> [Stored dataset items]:
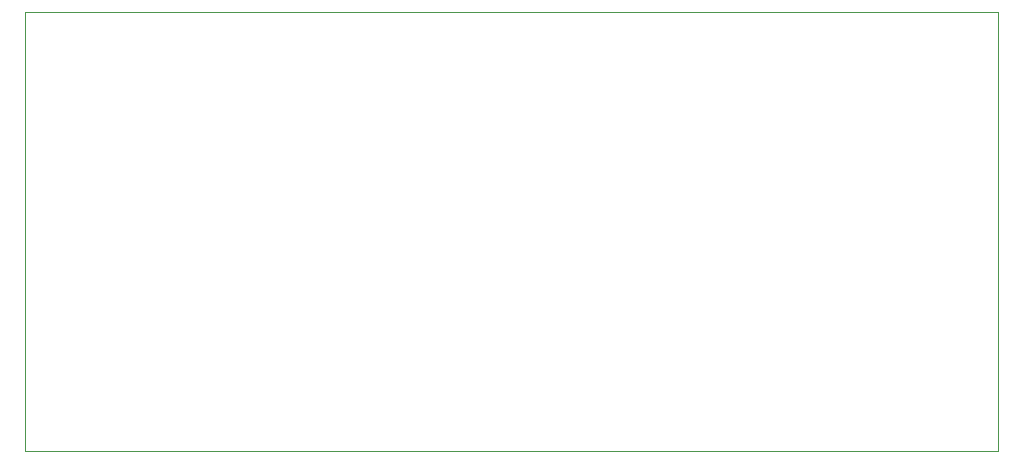
<source format=gm1>
G04 #@! TF.GenerationSoftware,KiCad,Pcbnew,8.0.5+1*
G04 #@! TF.CreationDate,2024-12-31T01:26:13+00:00*
G04 #@! TF.ProjectId,RIDE,52494445-2e6b-4696-9361-645f70636258,rev?*
G04 #@! TF.SameCoordinates,Original*
G04 #@! TF.FileFunction,Profile,NP*
%FSLAX46Y46*%
G04 Gerber Fmt 4.6, Leading zero omitted, Abs format (unit mm)*
G04 Created by KiCad (PCBNEW 8.0.5+1) date 2024-12-31 01:26:13*
%MOMM*%
%LPD*%
G01*
G04 APERTURE LIST*
G04 #@! TA.AperFunction,Profile*
%ADD10C,0.100000*%
G04 #@! TD*
G04 APERTURE END LIST*
D10*
X0Y37084000D02*
X0Y0D01*
X82343605Y0D02*
X82089605Y0D01*
X0Y37211000D02*
X0Y37084000D01*
X82089605Y37211000D02*
X301605Y37211000D01*
X0Y37211000D02*
X301605Y37211000D01*
X82343605Y152400D02*
X82343605Y37084000D01*
X82343605Y152400D02*
X82343605Y0D01*
X82089605Y37211000D02*
X82343605Y37211000D01*
X82343605Y37211000D02*
X82343605Y37084000D01*
X301605Y0D02*
X82089605Y0D01*
X0Y0D02*
X301605Y0D01*
M02*

</source>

> [TRY IT]: Please return every line from the one that contains "X0Y37084000D02*" through the end of the entries, exactly, leaving out all others.

> [OUTPUT OF THE TASK]:
X0Y37084000D02*
X0Y0D01*
X82343605Y0D02*
X82089605Y0D01*
X0Y37211000D02*
X0Y37084000D01*
X82089605Y37211000D02*
X301605Y37211000D01*
X0Y37211000D02*
X301605Y37211000D01*
X82343605Y152400D02*
X82343605Y37084000D01*
X82343605Y152400D02*
X82343605Y0D01*
X82089605Y37211000D02*
X82343605Y37211000D01*
X82343605Y37211000D02*
X82343605Y37084000D01*
X301605Y0D02*
X82089605Y0D01*
X0Y0D02*
X301605Y0D01*
M02*

</source>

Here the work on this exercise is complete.